To develop the instru­ment, Jordan Hardman BSN, RN and Nona Hunter BSN, RN, under the guidance of their honors program mentor, Dr. Cochrane, explored the legal defin­i­tions and peer-reviewed liter­a­ture found around the United States of stable and predictable condi­tion” pertaining to nurse delega­tion, to expand upon the Washington state legal defin­i­tion. Because few results could be found that differed from the current state defin­i­tion, the researchers decided to develop an instru­ment for clinical stability and predictability, building on evidence-based compre­hen­sive assess­ments that are utilized in similar settings where nurse delega­tion occurs. 

As part of the next stage of research and as the instru­ment was being devel­oped, it was presented to content experts, DSHS Nurse Delega­tion Program Managers and Heather M. Young, PhD, RN, FAAN, a nursing researcher whose early studies helped develop the nurse delega­tion program and regula­tions in Washington state.

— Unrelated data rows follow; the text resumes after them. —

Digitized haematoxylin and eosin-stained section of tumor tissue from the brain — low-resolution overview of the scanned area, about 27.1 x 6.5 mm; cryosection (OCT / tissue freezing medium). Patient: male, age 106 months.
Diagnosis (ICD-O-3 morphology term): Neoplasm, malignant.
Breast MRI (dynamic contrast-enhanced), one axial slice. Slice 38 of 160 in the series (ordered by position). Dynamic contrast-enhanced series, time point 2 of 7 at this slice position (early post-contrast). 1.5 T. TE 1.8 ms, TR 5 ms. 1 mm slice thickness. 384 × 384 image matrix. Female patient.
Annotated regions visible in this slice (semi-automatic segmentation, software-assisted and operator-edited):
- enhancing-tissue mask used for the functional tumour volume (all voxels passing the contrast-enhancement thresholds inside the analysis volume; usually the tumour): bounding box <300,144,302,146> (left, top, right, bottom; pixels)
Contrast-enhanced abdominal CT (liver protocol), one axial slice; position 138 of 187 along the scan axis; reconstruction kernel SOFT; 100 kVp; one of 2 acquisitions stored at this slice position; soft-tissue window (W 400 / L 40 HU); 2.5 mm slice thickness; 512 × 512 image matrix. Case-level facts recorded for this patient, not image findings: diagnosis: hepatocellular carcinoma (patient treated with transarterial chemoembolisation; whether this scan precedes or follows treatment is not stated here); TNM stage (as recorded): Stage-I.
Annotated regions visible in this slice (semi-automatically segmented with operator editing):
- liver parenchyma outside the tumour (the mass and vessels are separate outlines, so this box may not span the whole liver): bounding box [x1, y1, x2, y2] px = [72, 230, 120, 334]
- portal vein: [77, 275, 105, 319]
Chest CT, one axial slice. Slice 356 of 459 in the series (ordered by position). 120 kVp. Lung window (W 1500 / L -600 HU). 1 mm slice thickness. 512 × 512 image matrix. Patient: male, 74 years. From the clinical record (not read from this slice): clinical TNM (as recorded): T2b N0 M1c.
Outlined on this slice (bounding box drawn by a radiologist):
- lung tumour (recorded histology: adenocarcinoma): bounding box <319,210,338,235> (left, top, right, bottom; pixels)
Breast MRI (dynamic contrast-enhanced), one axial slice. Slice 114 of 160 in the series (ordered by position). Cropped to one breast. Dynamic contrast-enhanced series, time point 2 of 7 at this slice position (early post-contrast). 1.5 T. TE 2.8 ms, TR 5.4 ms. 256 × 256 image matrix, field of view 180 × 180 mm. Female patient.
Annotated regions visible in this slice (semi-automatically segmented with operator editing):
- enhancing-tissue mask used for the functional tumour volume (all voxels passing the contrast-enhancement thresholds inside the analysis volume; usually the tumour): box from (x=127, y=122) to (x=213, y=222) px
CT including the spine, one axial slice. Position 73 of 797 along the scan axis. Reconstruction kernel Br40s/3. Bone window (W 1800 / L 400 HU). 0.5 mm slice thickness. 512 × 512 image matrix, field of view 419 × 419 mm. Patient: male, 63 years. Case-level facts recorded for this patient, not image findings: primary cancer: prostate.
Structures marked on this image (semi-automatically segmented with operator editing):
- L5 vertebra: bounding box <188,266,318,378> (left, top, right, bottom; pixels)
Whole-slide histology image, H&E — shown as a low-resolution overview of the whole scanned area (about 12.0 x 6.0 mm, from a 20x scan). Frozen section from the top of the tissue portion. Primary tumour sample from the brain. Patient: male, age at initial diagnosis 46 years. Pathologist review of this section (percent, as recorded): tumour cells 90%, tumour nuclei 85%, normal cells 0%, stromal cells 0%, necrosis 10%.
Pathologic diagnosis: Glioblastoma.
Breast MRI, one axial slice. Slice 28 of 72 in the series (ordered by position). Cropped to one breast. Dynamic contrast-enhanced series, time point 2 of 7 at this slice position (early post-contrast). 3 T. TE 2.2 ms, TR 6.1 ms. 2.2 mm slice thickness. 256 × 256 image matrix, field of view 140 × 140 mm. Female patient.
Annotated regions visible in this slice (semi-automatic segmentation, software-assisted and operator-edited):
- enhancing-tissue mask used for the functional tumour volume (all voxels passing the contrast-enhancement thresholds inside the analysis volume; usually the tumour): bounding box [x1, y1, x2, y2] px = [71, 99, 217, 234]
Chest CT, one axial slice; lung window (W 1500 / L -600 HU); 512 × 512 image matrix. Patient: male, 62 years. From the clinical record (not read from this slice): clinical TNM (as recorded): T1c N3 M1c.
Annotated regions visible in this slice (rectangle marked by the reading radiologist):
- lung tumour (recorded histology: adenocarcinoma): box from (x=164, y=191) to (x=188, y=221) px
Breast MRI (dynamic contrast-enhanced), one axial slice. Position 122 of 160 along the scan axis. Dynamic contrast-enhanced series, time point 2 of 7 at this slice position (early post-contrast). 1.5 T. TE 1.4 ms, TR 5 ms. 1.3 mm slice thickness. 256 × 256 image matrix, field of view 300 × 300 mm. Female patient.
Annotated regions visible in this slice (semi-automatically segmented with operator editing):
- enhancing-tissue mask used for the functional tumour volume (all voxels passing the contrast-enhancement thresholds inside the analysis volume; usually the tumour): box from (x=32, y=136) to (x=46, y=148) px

Their feedback indicated a need to have the instru­ment be more task-specific, and a new instru­ment was devel­oped to assess clinical stability and predictability for insulin admin­is­tra­tion. This new instru­ment was provided online to nurse delega­tors for review along with a survey for feedback on clinical utility and relevance. Results demon­strated that approx­i­mately 44 percent of partic­i­pants agreed or strongly agreed that the instru­ment could be helpful in making stable and predictable decisions within insulin admin­is­tra­tion, with sugges­tions on instru­ment improve­ments (e.g., stream­lining, targeting to early-career delega­tors) that would increase its likeli­hood of being incor­po­rated into clinical practice. Based on this research, a future study, using an online survey linked to specific clinical scenarios, is being devel­oped to inves­ti­gate assess­ment decision patterns for delegated insulin administration. 

Jordan Hardman, BSN, RN, and Nona Hunter, BSN, RN, are both recent gradu­ates of Univer­sity of Washington School of Nursing, where they conducted research on nurse delega­tion. Their mentor, Barbara Cochrane PhD, RN, FAAN, is a professor and the Family and Child Nursing interim chair at the Univer­sity of Washington School of Nursing.